What training a GAN looks like. To give a sense of how long this process actually takes, this screen capture was sped up 40x.
I trained the network overnight (sometimes over multiple days) and saved examples of images created by the generator network. The video below documents the learning process of the generator. With time, the images began look more and more like the actual Simpsons.
Scrub through the video to see the network’s progress. At 1:10 (about 13 hours of training), the first outlines of Simpsons eyes appear. At 2:00 (about 23 hours), the color scheme becomes noticeably brighter and figures start to emerge. At 3:00 (about 34 hours), there is less variation as shapes start to solidify and the networks reach some stabilization on what is classified as “real.” At 5:00 (about 57 hours) and beyond, the shapes start to vaguely resemble Simpsons characters, though the result is still too psychedelic and abstract for us to truly classify the images as real Simpsons frames.
A selection of Simpsons-esque images generated by the GAN.

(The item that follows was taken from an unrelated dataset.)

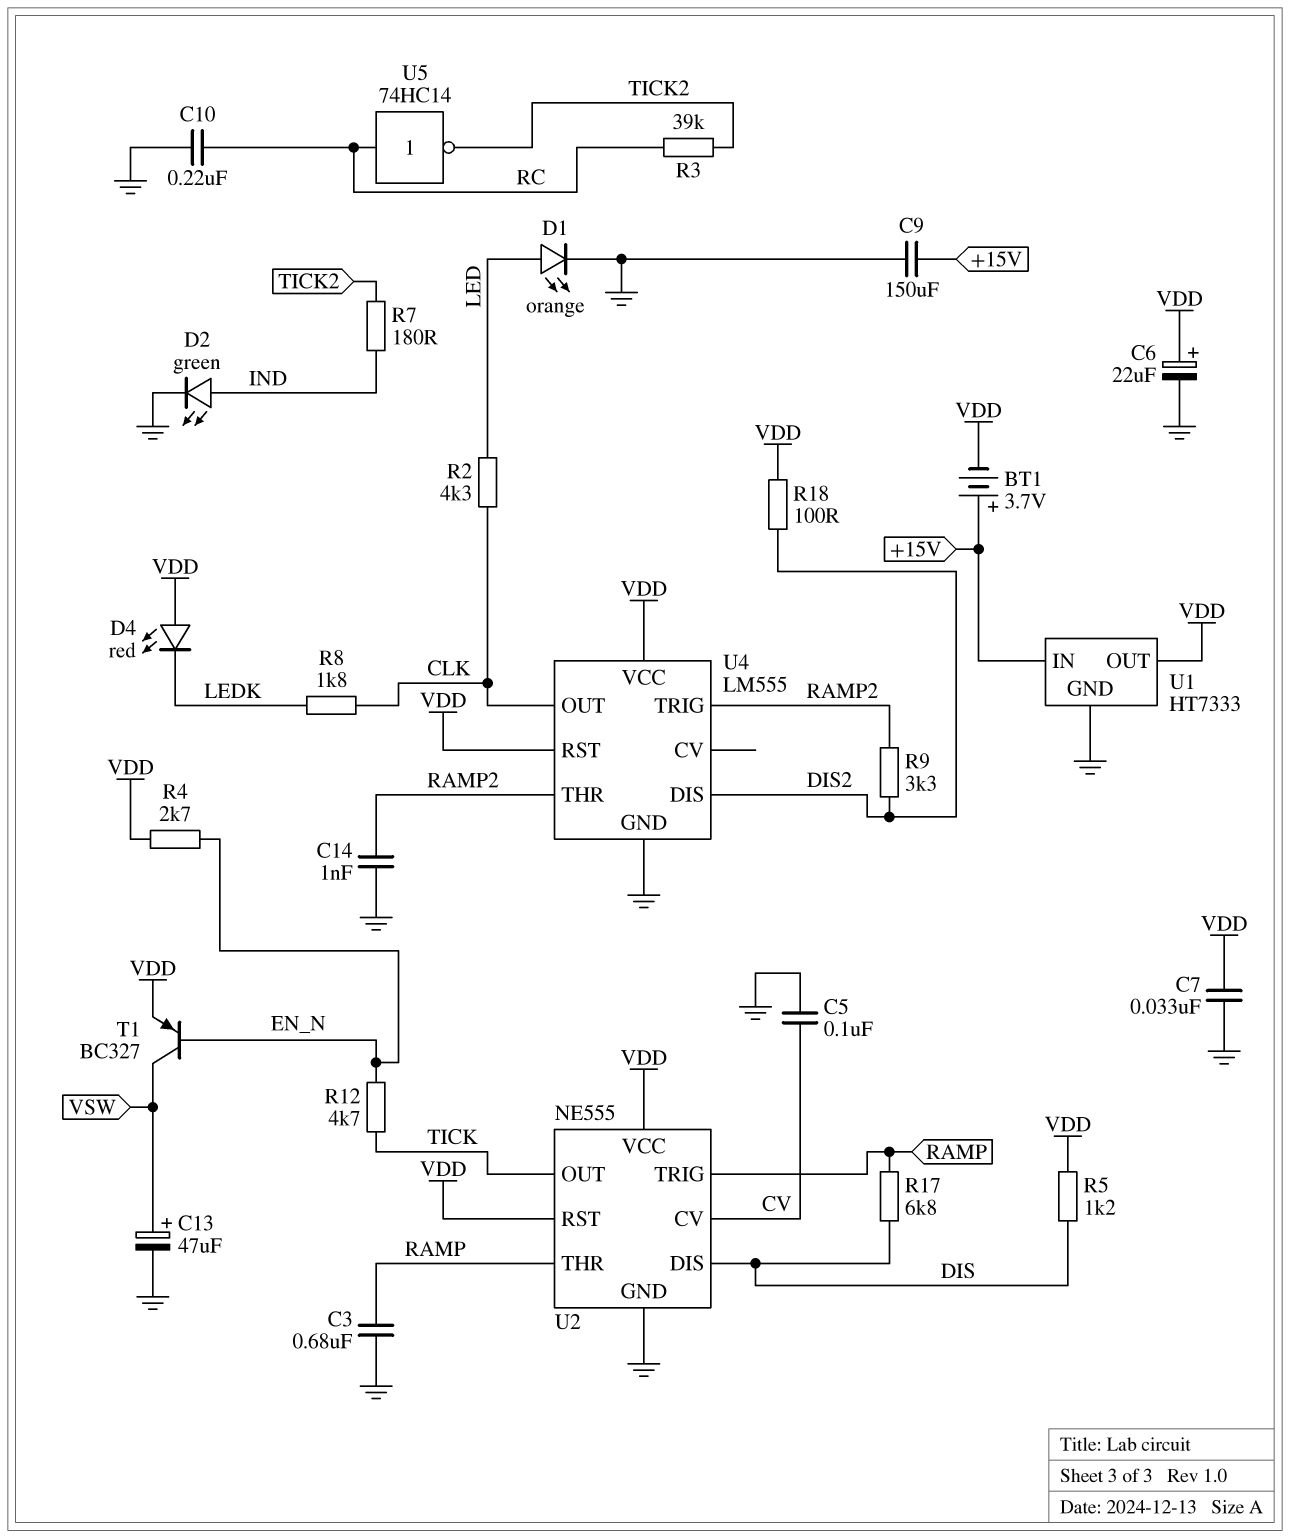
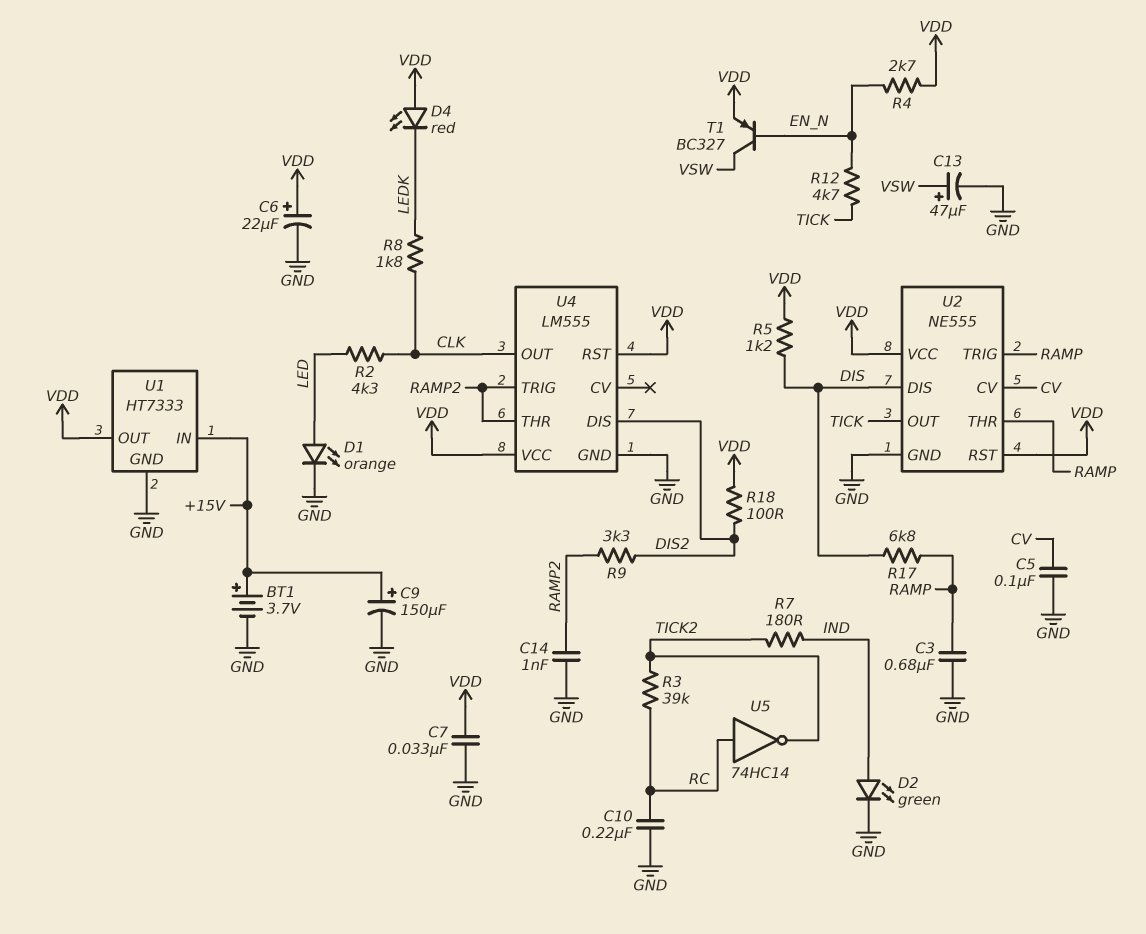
BT1: 3.7V (plus +15V, minus VDD) -> 3.7V (plus +15V, minus GND)
C9: 150uF (+15V, GND) -> 150uF (plus +15V, minus GND)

The GAN manages to generate very Simpsons-esque images, but they’re definitely not going to fool the human eye. What’s going on? GANs (and any neural network or machine learning method, for that matter) only learn patterns that are in the training data. As humans, we have a deep and complex understanding of what people and objects should look like, including Simpsons characters and scenes in the show. The GAN, however, doesn’t bring any preexisting knowledge. It has to learn everything from the raw pixel values of the images it sees, and more complex patterns take more examples to learn.
In this case, the GAN easily learns the color palette of The Simpsons and its simple, flat illustration style, and starts to learn the features of each character. With enough training data, it may learn more complex patterns, like complete images of characters, or which characters show up in which settings (like the Simpson family at home, or Mr. Burns at the power plant).
The varied and strange outputs of these networks are a succinct example of both the promise and risks of building products, services, or systems with machine learning inside. They’re seemingly magical, learning from patterns in data without being told what to look for, but they’re also limited by that data. Imagine you came into this world yesterday and had to make sense of it all just from still frames of The Simpsons—how would that inform your thinking?
Biases in training data, intended or not, will be reflected in the output of the network, which, if embedded into a product or service, can codify the bias at an unprecedented scale. As designers, we are uniquely positioned to help with this problem. As Kate Crawford, cofounder of the AI Now Institute has said, the problem is neither a specifically social nor technical problem: It’s a socio-technical problem. Designers have a responsibility to understand the unique role data plays in machine learning, so that we can create networks that equitably serve human needs.